Suggestion for workaround for cycles texture limit

My scenes really use a lot of textures, and I recently hit the 95 texture limit of cycles. Then I started thinking if it would be possible to work around this, and I think I have a solution. However, I’m not very familiar with the C-code of cycles, so I have trouble figuring out which parts of the code would be involved, and into what extent things can be solved in python and where C is needed.
I’m hoping someone more familiar with this code is willing to tell me whether this solution is feasible, and is willing to help me understand the concerned code.

Requirements for the solution

  • amount of textures should not be the limit, only the size of your graphics memory
  • typical UV tricks that are supported now (tiling textures, textures outside of [0,1] range) should be still supported
  • solution should be transparent (invisible) to the user

Suggested approach

  • before rendering starts,textures which have the same size and pixel-type are grouped together in an atlas.
  • The concerned image nodes are notified that they have to re-map to an area of that atlas.
  • When a node has to sample the texture, it will use the remapping info to sample the right area. border-cases should be handled correctly.
  • When rendering a movie, the same atlas can be re-used for rendering the whole movie in this way.

Areas of concern

  • The design of the node system will probably get more complicated: some manager needs to manage all the texture nodes
  • performance - the re-mapping is not a difficult calculation, but will happen a lot (every time that one of the textures is sampled) so the code needs to be written with care
  • limits - is there a limit to the texture sizes?
  • Graphics pipeline features - does the cuda code use typical graphics-hardware features like mipmapping or texture border handling, which could be messed up when playing with the sampling coordinates?
Which parts of the code are involved?
  • image texture management: C or python?
  • image sampling: C? cuda?

Hi Jonim8or
The limitation is actually a Cuda thing, all Cuda cards up to compute capability 2.x (Fermin Chips) are limited to 128 texture slots. Cycles divides them to 95 LDR images, 5 HDR images and 28 for internal use (I dont know for what).
Newer Nvidia chips with higer compute capability (currently 3 and 3.5) have a fixed limit of 256 that probably allows 223 LDR images

Source: http://docs.nvidia.com/cuda/cuda-c-programming-guide/index.html#compute-capabilities

CPU is also limited in cycles with i think 512 textures. They had to raise it for the tears of steel movie project but technically there is no limit on CPU.
The limits are defined as much as i know in: intern/cycles/kernel/kernel_textures.h

The only workaround is to reduce the amount of textures by reuse textures or merge a lot of small textures into one big texture (could be done with a script maybe). It would be cool if cycles would internaly automerge textures with correct uv cordinates for gpu render.

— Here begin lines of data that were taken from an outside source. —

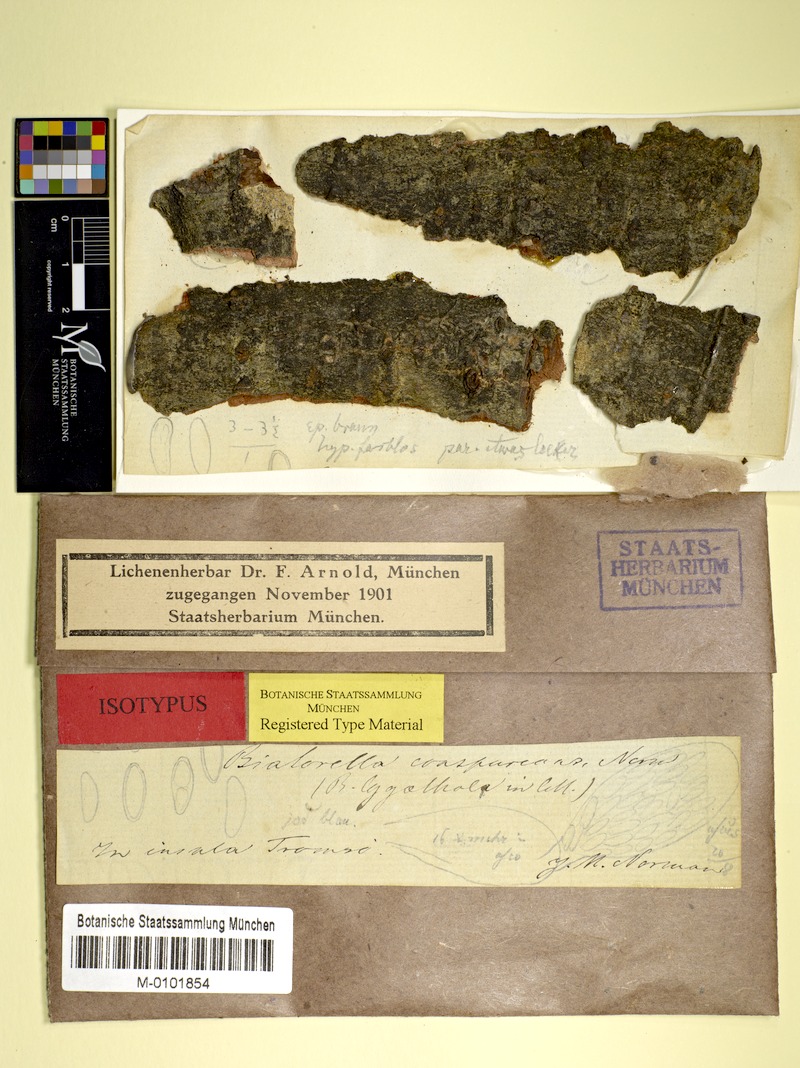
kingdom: Fungi
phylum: Ascomycota
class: Lecanoromycetes
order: Lecanorales
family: Biatorellaceae
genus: Biatorella
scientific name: Biatorella conspurcans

I’ve been looking around in the code a bit, to see where changes should be made to implement this. Until now I’ve found out the following:

Modify the node-to-cycles compiler? (don’t know if this will be needed)
void ImageTextureNode::compile(SVMCompiler& compiler)https://svn.blender.org/svnroot/bf-blender/trunk/blender/intern/cycles/render/nodes.cpp
Modify the internal workings of the node so that it will convert the sampling coords to sampling coords in the atlas:
__device float4 svm_image_texture(KernelGlobals *kg, int id, float x, float y, uint srgb, uint use_alpha)https://svn.blender.org/svnroot/bf-blender/trunk/blender/intern/cycles/kernel/svm/svm_image.h
Here the image id is translated to a texture which is sampled, so I guess here the magic indexing/sampling should be done. However I don’t know how to get the required data here.

Another point of interest is that the cuda uses tex2D (svm_image_texture uses kernel_tex_image_interp which is translated to tex2D using a macro). What kind of filtering is used by CUDA? because that might make the atlas a lot more complex and less efficient.